La petite fille est devenue mère à son tour. Du père je ne sais rien, sauf qu’il a bien incarné son rôle d’étoile filante car il n’était déjà plus dans le paysage à la maternité. Les premières années ont été difficiles : s’occuper seule d’un petit, assumer au boulot. Et puis sont venus le chômage, le harcèlement des voisins, la solitude certainement insupportable certains soirs. Alors, elle est revenue habiter chez sa mère avec son fils. Ses journées sont rythmées par les allers et venues à l’école et les rendez-vous à Pôle emploi. Son dernier projet professionnel a été retoqué : « Mais madame, comment voulez-vous concilier votre projet avec votre situation de mère célibataire ? Vous ne pourrez pas, c’est impossible. Nous refusons votre formation ». Alors, elle dépose des cv dans les supermarchés du coin. La cohabitation chez sa mère lui permet de consacrer son rSa à l’éducation de son fils, sa fierté. Il est dans une « bonne » école où les enseignants « tiennent » les enfants. Ah, ça c’est autre chose que le laisser aller de son ancien quartier. Il est inscrit dans un club de sport depuis la rentrée, c’est chouette, il s’est fait plein de nouveaux copains. De toutes façons, il adore bouger. Tous les week-ends, mère et fils alternent entre balades à vélo, rollers, randonnées. Ils s’entendent bien tous les deux : elle lui offre une belle enfance à laquelle il pourra se raccrocher si la tempête souffle lorsqu’il sera adulte. Elle a toujours le sourire. Sauf le jour où elle m’a raconté la fois où la voisine du bout de la rue avait parlé à son fils en disant « toi le petit noir, je suis sûre que c’est toi qui marches sur mes plantes ». Alors que c’est même pas lui. De grosses larmes coulaient sur ses joues à cette évocation.

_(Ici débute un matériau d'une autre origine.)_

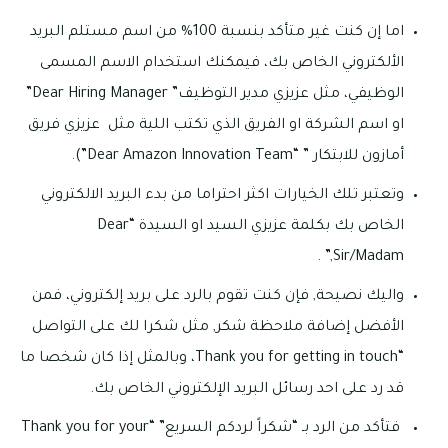
اما إن كنت غير متأكد بنسبة 100% من اسم مستلم البريد
الألكتروني الخاص بك، فيمكنك استخدام الاسم المسمى
الوظيفي، مثل عزيزي مدير التوظيف” Dear Hiring Manager”
او اسم الشركة او الفريق الذي تكتب اللية مثل عزيزي فريق
أمازون للابتكار ” “Dear Amazon Innovation Team”).
وتعتبر تلك الخيارات اكثر احتراما من بدء البريد الالكتروني
الخاص بك بكلمة عزيزي السيد او السيدة “Dear
Sir/Madam,” .
واليك نصيحة, فإن كنت تقوم بالرد على بريد إلكتروني، فمن
الأفضل إضافة ملاحظة شكر, مثل شكرا لك على التواصل
“Thank you for getting in touch، وبالمثل إذا كان شخصا ما
قد رد على احد رسائل البريد الإلكتروني الخاص بك.
فتأكد من الرد بـ “شكراً لردكم السريع” “Thank you for your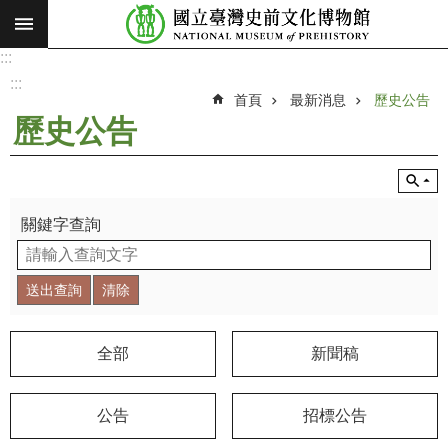
:::
跳到主要內容區塊
:::
進
階
:::
搜
首頁
最新消息
歷史公告
尋
歷史公告
願
景
使
命
關鍵字查詢
最
新
消
息
全部
新聞稿
參
觀
公告
招標公告
展
覽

Souvent, le soir, elle me guette. Je suis fatiguée, j’ai ma journée de travail dans les pattes et j’ai hâte de cette 2ème journée qui commence avec mon petit Edgar. Elle a le temps, les devoirs sont faits, c’est agréable de profiter de l’été indien qui se prolonge. Nous échangeons quelques mots. Je n’ose plus lui demander des nouvelles de sa recherche d’emploi, ni même prononcer la formule passe partout « quoi de neuf ? ». Je lui demande comment ça va. Elle me parle de son fils, de ses progrès à l’école. Elle est si belle, si secrète. Sa mère passe une tête par la fenêtre, ses boucles blanches encadrent joliment sous sourire. Parfois elle nous rejoint pour constater combien Edgar a grandi et échanger des banalités. Et puis, je rentre chez moi pour le tunnel radieux bain-jeux-dîner-coucher, ces deux heures magiques quotidiennes avec mon fils à moi sublimées par le retour à la maison de Simon.
Je ne suis pas pressée. Nos fils sont un excellent alibi de conversation pour s’apprivoiser. Le temps joue pour nous.